The establishment of a system of society based upon the common ownership and democratic control of the means and instruments for producing and distributing wealth by and in the interest of the whole community.

Declaration of Principles

THE SOCIALIST PARTY OF GREAT BRITAIN HOLDS:

1. That society as at present constituted is based upon the ownership of the means of living (ie land, factories, railways, etc.) by the capitalist or master class, and the consequent enslavement of the working class, by whose labour alone wealth is produced.

2. That in society, therefore, there is an antagonism of interests, manifesting itself as a class struggle, between those who possess but do not produce and those who produce but do not possess.

3.That this antagonism can be abolished only by the emancipation of the working class from the domination of the master class, by the conversion into common property of society of the means of production and distribution, and their democratic control by the whole people.

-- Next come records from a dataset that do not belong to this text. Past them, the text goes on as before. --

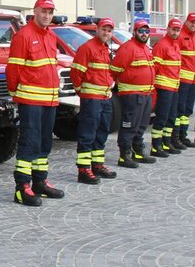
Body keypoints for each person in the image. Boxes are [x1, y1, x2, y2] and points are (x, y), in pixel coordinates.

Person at [6, 0, 64, 206]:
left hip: (49, 101)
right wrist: (15, 92)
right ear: (35, 11)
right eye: (43, 11)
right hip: (31, 101)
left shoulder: (50, 36)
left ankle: (40, 182)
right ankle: (22, 187)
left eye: (50, 12)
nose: (47, 15)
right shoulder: (24, 36)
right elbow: (13, 69)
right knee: (29, 143)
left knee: (44, 143)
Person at [70, 17, 117, 184]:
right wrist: (82, 93)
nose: (106, 33)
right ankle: (83, 170)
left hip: (104, 98)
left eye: (109, 30)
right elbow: (76, 73)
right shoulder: (88, 48)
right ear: (97, 29)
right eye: (104, 29)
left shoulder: (105, 48)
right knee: (87, 134)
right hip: (91, 99)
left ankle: (97, 164)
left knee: (102, 132)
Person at [111, 19, 157, 168]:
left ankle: (137, 151)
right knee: (129, 126)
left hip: (145, 94)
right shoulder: (128, 48)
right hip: (132, 95)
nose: (144, 34)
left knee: (141, 125)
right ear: (135, 32)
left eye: (146, 31)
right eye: (141, 31)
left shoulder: (145, 48)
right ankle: (124, 156)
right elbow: (115, 70)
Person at [151, 17, 184, 157]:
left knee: (171, 117)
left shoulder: (175, 45)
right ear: (168, 29)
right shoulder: (162, 45)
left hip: (174, 87)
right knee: (161, 117)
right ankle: (156, 145)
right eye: (174, 29)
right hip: (164, 87)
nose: (176, 32)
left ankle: (166, 142)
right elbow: (155, 68)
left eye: (178, 30)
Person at [175, 12, 195, 149]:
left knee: (187, 111)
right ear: (186, 22)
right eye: (191, 22)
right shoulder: (181, 36)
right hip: (183, 79)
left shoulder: (194, 37)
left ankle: (183, 136)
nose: (194, 24)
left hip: (193, 80)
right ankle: (176, 137)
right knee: (179, 110)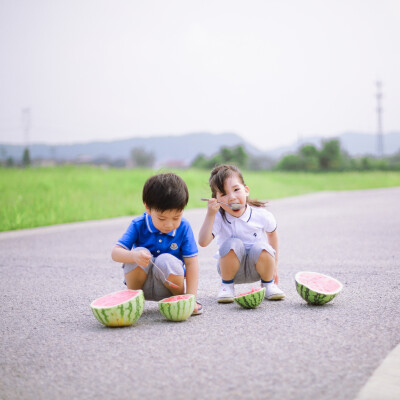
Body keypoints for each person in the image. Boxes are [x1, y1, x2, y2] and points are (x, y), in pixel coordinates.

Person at [112, 173, 202, 314]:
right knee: (139, 252)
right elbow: (115, 253)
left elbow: (191, 263)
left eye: (176, 217)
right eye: (161, 218)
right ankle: (134, 300)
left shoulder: (183, 227)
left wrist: (191, 298)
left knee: (166, 260)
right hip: (141, 285)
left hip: (169, 286)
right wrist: (134, 256)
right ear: (148, 208)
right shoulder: (138, 224)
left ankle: (178, 300)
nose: (169, 224)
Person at [198, 164, 285, 303]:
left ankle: (268, 284)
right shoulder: (218, 217)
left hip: (258, 269)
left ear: (246, 190)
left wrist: (274, 266)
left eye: (236, 190)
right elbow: (203, 242)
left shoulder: (261, 215)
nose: (232, 198)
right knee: (233, 243)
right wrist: (210, 214)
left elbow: (272, 234)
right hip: (230, 271)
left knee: (261, 247)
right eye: (224, 194)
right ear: (217, 200)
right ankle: (226, 286)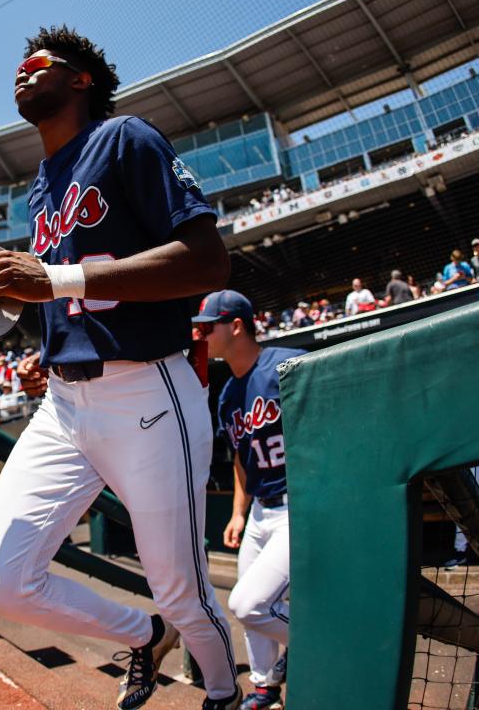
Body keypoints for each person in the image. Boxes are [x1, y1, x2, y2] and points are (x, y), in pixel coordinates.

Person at [0, 26, 240, 709]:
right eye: (17, 67)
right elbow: (81, 290)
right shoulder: (40, 187)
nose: (22, 73)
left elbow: (207, 263)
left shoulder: (125, 137)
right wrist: (50, 347)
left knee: (181, 587)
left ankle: (223, 691)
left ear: (81, 79)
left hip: (147, 393)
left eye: (37, 63)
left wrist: (55, 283)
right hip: (64, 404)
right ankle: (143, 636)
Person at [196, 290, 302, 710]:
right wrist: (239, 512)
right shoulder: (227, 396)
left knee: (250, 605)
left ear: (235, 325)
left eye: (208, 326)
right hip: (260, 510)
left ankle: (323, 641)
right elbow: (242, 461)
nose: (200, 333)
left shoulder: (287, 365)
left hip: (298, 506)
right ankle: (264, 689)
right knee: (251, 611)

4. That as in the order of social evolution the working class is the last class to achieve its freedom, the emancipation of the working class will involve the emancipation of all mankind without distinction of race or sex.

5. That this emancipation must be the work of the working class itself.

6. That as the machinery of government, including the armed forces of the nation, exists only to conserve the monopoly by the capitalist class of the wealth taken from the workers, the working class must organise consciously and politically for the conquest of the powers of government, national and local, in order that this machinery, including these forces, may be converted from an instrument of oppression into the agent of emancipation and the overthrow of privilege, aristocratic and plutocratic.

7. That as all political parties are but the expression of class interests, and as the interest of the working class is diametrically opposed to the interests of all sections of the master class, the party seeking working class emancipation must be hostile to every other party.

8. The Socialist Party of Great Britain, therefore, enters the field of political action determined to wage war against all other political parties, whether alleged labour or avowedly capitalist, and calls upon the members of the working class of this country to muster under its banner to the end that a speedy termination may be wrought to the system which deprives them of the fruits of their labour, and that poverty may give place to comfort, privilege to equality, and slavery to freedom.